A lawyer by profession, Salviati became involved in restoration work being done on the mosaics of Venice’s St Mark’s Cathedral. His interest in mosaics led to an interest in glass and, ultimately, in glassmaking. He established his first business in 1859 with a partner, Lorenzo Radi, and within a few years began receiving major commissions from abroad. Salviati was the first modern Italian factory owner to employ many skilled workers to produce glass in quantity, designed primarily for export.
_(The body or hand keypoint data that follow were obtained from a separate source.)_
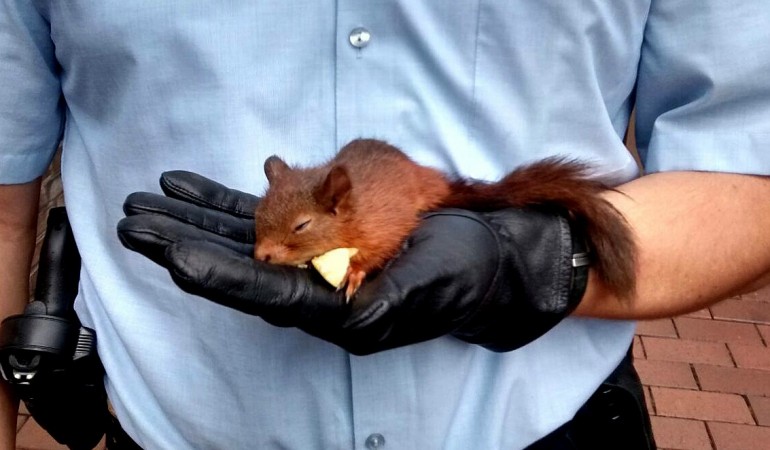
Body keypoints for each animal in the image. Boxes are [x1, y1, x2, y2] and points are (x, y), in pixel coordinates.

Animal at [253, 138, 636, 300]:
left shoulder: (384, 224)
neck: (353, 214)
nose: (261, 255)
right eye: (258, 214)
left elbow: (379, 250)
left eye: (302, 225)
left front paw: (355, 274)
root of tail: (426, 178)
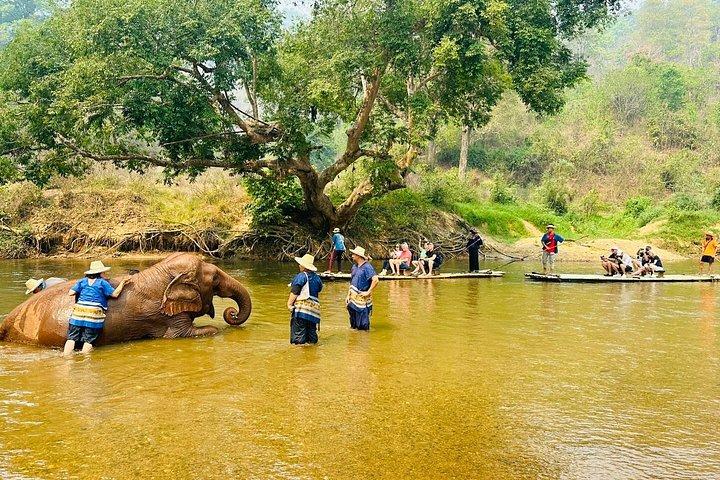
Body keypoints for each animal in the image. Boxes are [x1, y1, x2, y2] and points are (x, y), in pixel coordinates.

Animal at [0, 253, 252, 348]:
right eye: (215, 279)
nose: (230, 313)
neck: (160, 271)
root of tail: (6, 321)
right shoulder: (168, 316)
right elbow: (186, 334)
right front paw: (215, 328)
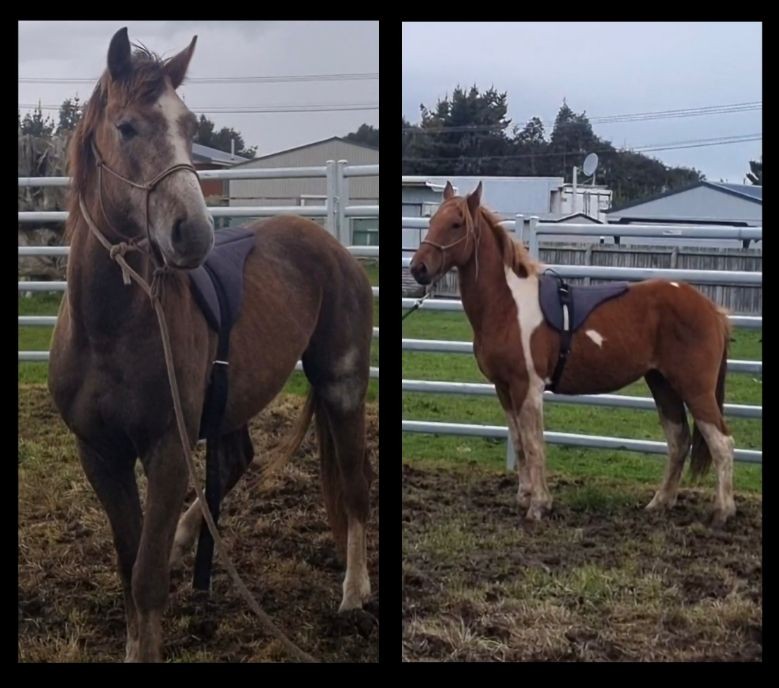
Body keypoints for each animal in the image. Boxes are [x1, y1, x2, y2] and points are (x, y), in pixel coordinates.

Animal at [48, 27, 374, 662]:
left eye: (190, 124)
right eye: (127, 127)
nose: (193, 234)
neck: (108, 329)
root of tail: (331, 245)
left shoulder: (167, 450)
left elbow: (146, 579)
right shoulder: (99, 454)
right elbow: (128, 568)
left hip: (342, 387)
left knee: (353, 483)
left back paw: (354, 593)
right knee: (237, 460)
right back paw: (187, 539)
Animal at [409, 181, 735, 526]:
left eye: (456, 224)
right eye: (432, 221)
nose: (418, 268)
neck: (507, 305)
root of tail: (712, 310)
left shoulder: (528, 386)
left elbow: (535, 444)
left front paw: (539, 505)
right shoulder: (503, 387)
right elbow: (520, 442)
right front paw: (523, 496)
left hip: (695, 388)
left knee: (721, 444)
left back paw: (721, 512)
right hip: (663, 383)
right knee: (679, 440)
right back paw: (659, 503)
His factory’s designs were seen at exhibitions throughout Europe, and their elaborate ornamentation was popular in the Victorian era. Before Salviati’s time, the production of art glass had been restricted to unique and expensive pieces, available only to the wealthy. By the late 19th century, through the efforts of Salviati and other progressive manufacturers, most Victorian parlours possessed at least one piece of colourful glass.

Who would’ve thought a lawyer would be instrumental in making art pieces more affordable? For me, a great part of the appeal of working at Olveston is discovering such interesting stories as these, and others about family biographies, Edwardian lifestyle, the architecture of the home, and the wonderfully eclectic international collection.


Author note:
In my capacity as tour guide/educator at Olveston I have been entrusted to choose items that appeal to me and write about them for my city's newspaper. This is an amended story that first appeared in the Otago Daily Times in 2020. Due to the pandemic and resulting drop in visitor numbers, I have not had much work. I was missing my job so I was nostalgically re-reading the stories I've written and thought I would share one with FanStory readers.

Photograph taken by the author:
Salviati Ventian glass triple-dolphin table centrepiece at Olveston Historic Home in Dunedin, New Zealand. This item could be used as a vase.